**Exercise brief**
Take every line from the entries below that includes the word "barvu" and copy it.

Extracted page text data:
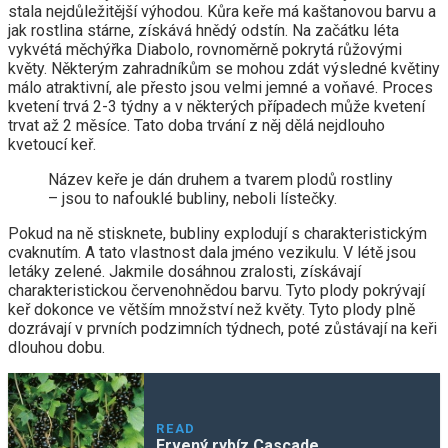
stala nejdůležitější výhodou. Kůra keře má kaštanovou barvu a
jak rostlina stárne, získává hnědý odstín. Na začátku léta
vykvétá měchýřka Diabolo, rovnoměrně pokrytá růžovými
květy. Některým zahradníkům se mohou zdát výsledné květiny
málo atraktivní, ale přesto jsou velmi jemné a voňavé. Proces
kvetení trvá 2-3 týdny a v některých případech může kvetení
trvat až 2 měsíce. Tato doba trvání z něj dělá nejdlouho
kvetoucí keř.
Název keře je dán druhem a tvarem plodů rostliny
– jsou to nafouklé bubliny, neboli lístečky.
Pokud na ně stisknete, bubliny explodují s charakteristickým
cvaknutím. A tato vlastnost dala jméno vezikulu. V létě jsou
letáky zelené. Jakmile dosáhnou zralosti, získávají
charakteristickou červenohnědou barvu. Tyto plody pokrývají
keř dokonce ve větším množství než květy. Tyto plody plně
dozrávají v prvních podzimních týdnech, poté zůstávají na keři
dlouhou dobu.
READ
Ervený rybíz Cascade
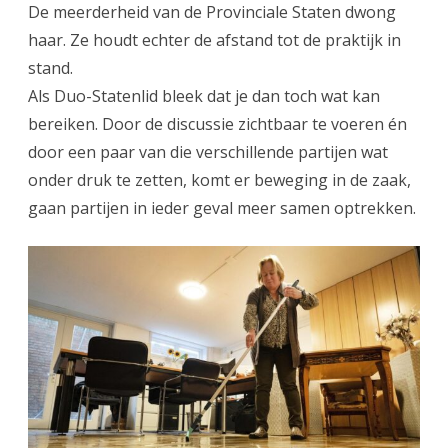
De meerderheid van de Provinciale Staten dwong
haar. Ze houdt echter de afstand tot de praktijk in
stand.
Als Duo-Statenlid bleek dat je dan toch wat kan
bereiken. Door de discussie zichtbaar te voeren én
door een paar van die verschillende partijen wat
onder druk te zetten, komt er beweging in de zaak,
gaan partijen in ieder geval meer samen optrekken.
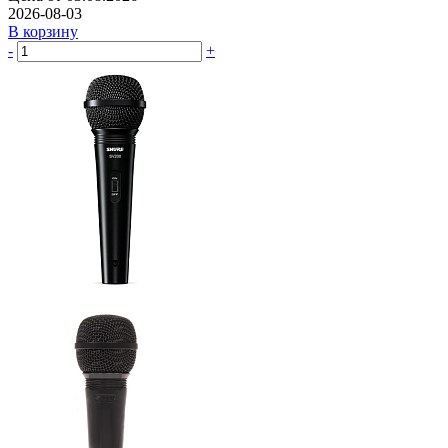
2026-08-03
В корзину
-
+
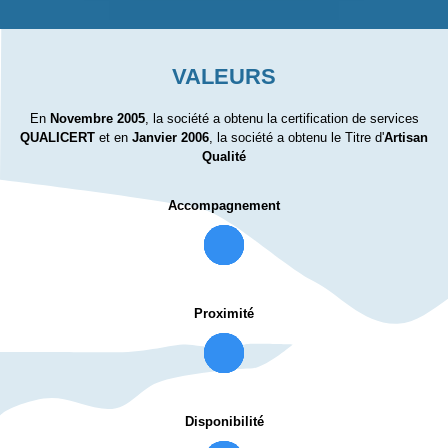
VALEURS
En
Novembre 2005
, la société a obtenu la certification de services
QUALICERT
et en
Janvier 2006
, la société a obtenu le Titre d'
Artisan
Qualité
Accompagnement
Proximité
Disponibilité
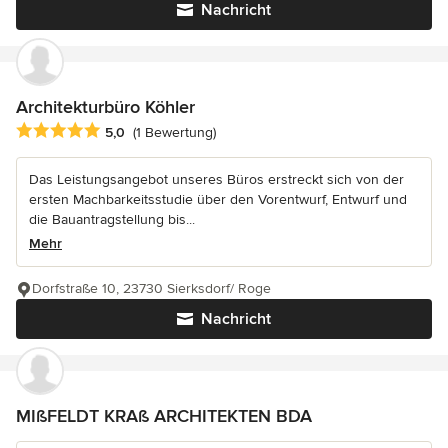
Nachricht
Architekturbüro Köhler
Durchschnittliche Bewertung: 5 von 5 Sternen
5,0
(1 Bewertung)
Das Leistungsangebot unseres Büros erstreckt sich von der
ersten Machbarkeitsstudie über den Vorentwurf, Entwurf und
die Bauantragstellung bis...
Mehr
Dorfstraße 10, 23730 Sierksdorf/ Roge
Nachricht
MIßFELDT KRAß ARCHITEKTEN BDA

**Answer below**
stala nejdůležitější výhodou. Kůra keře má kaštanovou barvu a
charakteristickou červenohnědou barvu. Tyto plody pokrývají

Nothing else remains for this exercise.